## Aim of the task
Print out the complete set of records below, exactly as they read.

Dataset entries
------------------------------------------------

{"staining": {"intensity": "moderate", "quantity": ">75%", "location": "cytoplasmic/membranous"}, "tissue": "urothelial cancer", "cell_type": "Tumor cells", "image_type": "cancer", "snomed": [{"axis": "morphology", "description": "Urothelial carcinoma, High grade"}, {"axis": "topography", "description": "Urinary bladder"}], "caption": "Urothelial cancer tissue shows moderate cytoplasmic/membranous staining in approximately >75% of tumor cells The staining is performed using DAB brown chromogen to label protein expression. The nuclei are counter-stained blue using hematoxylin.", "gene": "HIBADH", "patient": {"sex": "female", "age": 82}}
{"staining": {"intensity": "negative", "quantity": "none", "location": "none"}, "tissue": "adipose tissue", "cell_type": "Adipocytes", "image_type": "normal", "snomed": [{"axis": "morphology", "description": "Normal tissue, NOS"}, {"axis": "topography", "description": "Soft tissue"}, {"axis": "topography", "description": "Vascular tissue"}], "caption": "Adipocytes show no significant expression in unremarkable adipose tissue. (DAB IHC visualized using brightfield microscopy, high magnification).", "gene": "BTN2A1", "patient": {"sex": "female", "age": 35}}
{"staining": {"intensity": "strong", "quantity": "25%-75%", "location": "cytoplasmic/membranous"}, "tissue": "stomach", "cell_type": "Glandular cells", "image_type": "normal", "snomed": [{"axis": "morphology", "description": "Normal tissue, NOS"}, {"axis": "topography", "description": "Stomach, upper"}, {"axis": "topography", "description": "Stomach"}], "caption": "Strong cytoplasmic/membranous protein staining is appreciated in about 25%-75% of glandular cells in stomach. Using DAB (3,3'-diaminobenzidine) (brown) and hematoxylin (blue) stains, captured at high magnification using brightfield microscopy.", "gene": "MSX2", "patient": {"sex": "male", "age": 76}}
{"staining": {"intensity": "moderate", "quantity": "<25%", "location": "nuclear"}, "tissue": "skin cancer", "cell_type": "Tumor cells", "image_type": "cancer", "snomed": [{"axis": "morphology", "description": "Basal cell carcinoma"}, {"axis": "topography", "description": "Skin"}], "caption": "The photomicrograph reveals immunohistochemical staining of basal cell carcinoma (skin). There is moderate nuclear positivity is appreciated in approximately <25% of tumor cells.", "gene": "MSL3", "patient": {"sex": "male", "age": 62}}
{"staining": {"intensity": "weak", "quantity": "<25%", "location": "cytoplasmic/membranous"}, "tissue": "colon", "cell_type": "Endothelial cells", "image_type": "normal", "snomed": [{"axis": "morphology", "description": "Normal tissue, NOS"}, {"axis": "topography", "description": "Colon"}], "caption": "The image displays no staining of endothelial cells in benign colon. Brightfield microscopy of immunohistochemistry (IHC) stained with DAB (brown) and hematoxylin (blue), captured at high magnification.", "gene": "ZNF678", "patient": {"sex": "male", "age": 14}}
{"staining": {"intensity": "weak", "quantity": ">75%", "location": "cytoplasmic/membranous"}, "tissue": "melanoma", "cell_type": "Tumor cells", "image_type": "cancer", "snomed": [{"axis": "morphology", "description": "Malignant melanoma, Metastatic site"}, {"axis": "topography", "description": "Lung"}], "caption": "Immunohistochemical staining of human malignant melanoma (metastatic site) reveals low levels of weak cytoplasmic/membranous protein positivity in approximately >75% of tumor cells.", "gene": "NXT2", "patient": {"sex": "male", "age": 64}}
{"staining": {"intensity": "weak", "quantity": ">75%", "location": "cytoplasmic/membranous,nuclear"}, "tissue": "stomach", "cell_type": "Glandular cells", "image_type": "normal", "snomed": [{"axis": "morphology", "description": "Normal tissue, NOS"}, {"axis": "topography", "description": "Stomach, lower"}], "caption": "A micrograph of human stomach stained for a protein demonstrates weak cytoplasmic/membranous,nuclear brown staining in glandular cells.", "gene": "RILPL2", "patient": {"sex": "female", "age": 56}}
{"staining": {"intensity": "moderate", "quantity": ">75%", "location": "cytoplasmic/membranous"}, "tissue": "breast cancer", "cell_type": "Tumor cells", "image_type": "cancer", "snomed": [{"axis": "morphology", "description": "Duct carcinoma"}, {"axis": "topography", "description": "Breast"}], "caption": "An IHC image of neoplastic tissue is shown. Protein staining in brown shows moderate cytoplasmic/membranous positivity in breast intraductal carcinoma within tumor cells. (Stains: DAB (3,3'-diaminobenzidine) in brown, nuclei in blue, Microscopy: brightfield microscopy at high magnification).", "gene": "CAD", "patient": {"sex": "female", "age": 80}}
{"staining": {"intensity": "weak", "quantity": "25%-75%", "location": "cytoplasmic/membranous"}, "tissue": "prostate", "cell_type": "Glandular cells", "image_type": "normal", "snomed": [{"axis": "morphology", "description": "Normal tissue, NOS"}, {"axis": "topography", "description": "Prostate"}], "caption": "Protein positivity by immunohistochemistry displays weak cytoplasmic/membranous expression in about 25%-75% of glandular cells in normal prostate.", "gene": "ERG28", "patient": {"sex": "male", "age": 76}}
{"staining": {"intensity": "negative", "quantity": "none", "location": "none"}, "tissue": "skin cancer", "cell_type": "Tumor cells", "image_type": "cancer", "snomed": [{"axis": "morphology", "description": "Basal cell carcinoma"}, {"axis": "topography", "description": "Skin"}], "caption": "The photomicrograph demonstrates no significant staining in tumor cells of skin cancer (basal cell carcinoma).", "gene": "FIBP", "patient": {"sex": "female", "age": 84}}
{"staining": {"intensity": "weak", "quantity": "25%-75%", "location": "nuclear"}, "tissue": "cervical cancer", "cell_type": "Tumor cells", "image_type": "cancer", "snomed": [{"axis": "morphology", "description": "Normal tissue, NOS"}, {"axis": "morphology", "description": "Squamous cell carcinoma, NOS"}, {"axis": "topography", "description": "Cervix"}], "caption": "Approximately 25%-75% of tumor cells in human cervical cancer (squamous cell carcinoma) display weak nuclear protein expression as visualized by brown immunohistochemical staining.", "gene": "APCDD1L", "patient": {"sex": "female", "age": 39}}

------------------------------------------------

## Solution for this task
{"staining": {"intensity": "moderate", "quantity": ">75%", "location": "cytoplasmic/membranous"}, "tissue": "urothelial cancer", "cell_type": "Tumor cells", "image_type": "cancer", "snomed": [{"axis": "morphology", "description": "Urothelial carcinoma, High grade"}, {"axis": "topography", "description": "Urinary bladder"}], "caption": "Urothelial cancer tissue shows moderate cytoplasmic/membranous staining in approximately >75% of tumor cells The staining is performed using DAB brown chromogen to label protein expression. The nuclei are counter-stained blue using hematoxylin.", "gene": "HIBADH", "patient": {"sex": "female", "age": 82}}
{"staining": {"intensity": "negative", "quantity": "none", "location": "none"}, "tissue": "adipose tissue", "cell_type": "Adipocytes", "image_type": "normal", "snomed": [{"axis": "morphology", "description": "Normal tissue, NOS"}, {"axis": "topography", "description": "Soft tissue"}, {"axis": "topography", "description": "Vascular tissue"}], "caption": "Adipocytes show no significant expression in unremarkable adipose tissue. (DAB IHC visualized using brightfield microscopy, high magnification).", "gene": "BTN2A1", "patient": {"sex": "female", "age": 35}}
{"staining": {"intensity": "strong", "quantity": "25%-75%", "location": "cytoplasmic/membranous"}, "tissue": "stomach", "cell_type": "Glandular cells", "image_type": "normal", "snomed": [{"axis": "morphology", "description": "Normal tissue, NOS"}, {"axis": "topography", "description": "Stomach, upper"}, {"axis": "topography", "description": "Stomach"}], "caption": "Strong cytoplasmic/membranous protein staining is appreciated in about 25%-75% of glandular cells in stomach. Using DAB (3,3'-diaminobenzidine) (brown) and hematoxylin (blue) stains, captured at high magnification using brightfield microscopy.", "gene": "MSX2", "patient": {"sex": "male", "age": 76}}
{"staining": {"intensity": "moderate", "quantity": "<25%", "location": "nuclear"}, "tissue": "skin cancer", "cell_type": "Tumor cells", "image_type": "cancer", "snomed": [{"axis": "morphology", "description": "Basal cell carcinoma"}, {"axis": "topography", "description": "Skin"}], "caption": "The photomicrograph reveals immunohistochemical staining of basal cell carcinoma (skin). There is moderate nuclear positivity is appreciated in approximately <25% of tumor cells.", "gene": "MSL3", "patient": {"sex": "male", "age": 62}}
{"staining": {"intensity": "weak", "quantity": "<25%", "location": "cytoplasmic/membranous"}, "tissue": "colon", "cell_type": "Endothelial cells", "image_type": "normal", "snomed": [{"axis": "morphology", "description": "Normal tissue, NOS"}, {"axis": "topography", "description": "Colon"}], "caption": "The image displays no staining of endothelial cells in benign colon. Brightfield microscopy of immunohistochemistry (IHC) stained with DAB (brown) and hematoxylin (blue), captured at high magnification.", "gene": "ZNF678", "patient": {"sex": "male", "age": 14}}
{"staining": {"intensity": "weak", "quantity": ">75%", "location": "cytoplasmic/membranous"}, "tissue": "melanoma", "cell_type": "Tumor cells", "image_type": "cancer", "snomed": [{"axis": "morphology", "description": "Malignant melanoma, Metastatic site"}, {"axis": "topography", "description": "Lung"}], "caption": "Immunohistochemical staining of human malignant melanoma (metastatic site) reveals low levels of weak cytoplasmic/membranous protein positivity in approximately >75% of tumor cells.", "gene": "NXT2", "patient": {"sex": "male", "age": 64}}
{"staining": {"intensity": "weak", "quantity": ">75%", "location": "cytoplasmic/membranous,nuclear"}, "tissue": "stomach", "cell_type": "Glandular cells", "image_type": "normal", "snomed": [{"axis": "morphology", "description": "Normal tissue, NOS"}, {"axis": "topography", "description": "Stomach, lower"}], "caption": "A micrograph of human stomach stained for a protein demonstrates weak cytoplasmic/membranous,nuclear brown staining in glandular cells.", "gene": "RILPL2", "patient": {"sex": "female", "age": 56}}
{"staining": {"intensity": "moderate", "quantity": ">75%", "location": "cytoplasmic/membranous"}, "tissue": "breast cancer", "cell_type": "Tumor cells", "image_type": "cancer", "snomed": [{"axis": "morphology", "description": "Duct carcinoma"}, {"axis": "topography", "description": "Breast"}], "caption": "An IHC image of neoplastic tissue is shown. Protein staining in brown shows moderate cytoplasmic/membranous positivity in breast intraductal carcinoma within tumor cells. (Stains: DAB (3,3'-diaminobenzidine) in brown, nuclei in blue, Microscopy: brightfield microscopy at high magnification).", "gene": "CAD", "patient": {"sex": "female", "age": 80}}
{"staining": {"intensity": "weak", "quantity": "25%-75%", "location": "cytoplasmic/membranous"}, "tissue": "prostate", "cell_type": "Glandular cells", "image_type": "normal", "snomed": [{"axis": "morphology", "description": "Normal tissue, NOS"}, {"axis": "topography", "description": "Prostate"}], "caption": "Protein positivity by immunohistochemistry displays weak cytoplasmic/membranous expression in about 25%-75% of glandular cells in normal prostate.", "gene": "ERG28", "patient": {"sex": "male", "age": 76}}
{"staining": {"intensity": "negative", "quantity": "none", "location": "none"}, "tissue": "skin cancer", "cell_type": "Tumor cells", "image_type": "cancer", "snomed": [{"axis": "morphology", "description": "Basal cell carcinoma"}, {"axis": "topography", "description": "Skin"}], "caption": "The photomicrograph demonstrates no significant staining in tumor cells of skin cancer (basal cell carcinoma).", "gene": "FIBP", "patient": {"sex": "female", "age": 84}}
{"staining": {"intensity": "weak", "quantity": "25%-75%", "location": "nuclear"}, "tissue": "cervical cancer", "cell_type": "Tumor cells", "image_type": "cancer", "snomed": [{"axis": "morphology", "description": "Normal tissue, NOS"}, {"axis": "morphology", "description": "Squamous cell carcinoma, NOS"}, {"axis": "topography", "description": "Cervix"}], "caption": "Approximately 25%-75% of tumor cells in human cervical cancer (squamous cell carcinoma) display weak nuclear protein expression as visualized by brown immunohistochemical staining.", "gene": "APCDD1L", "patient": {"sex": "female", "age": 39}}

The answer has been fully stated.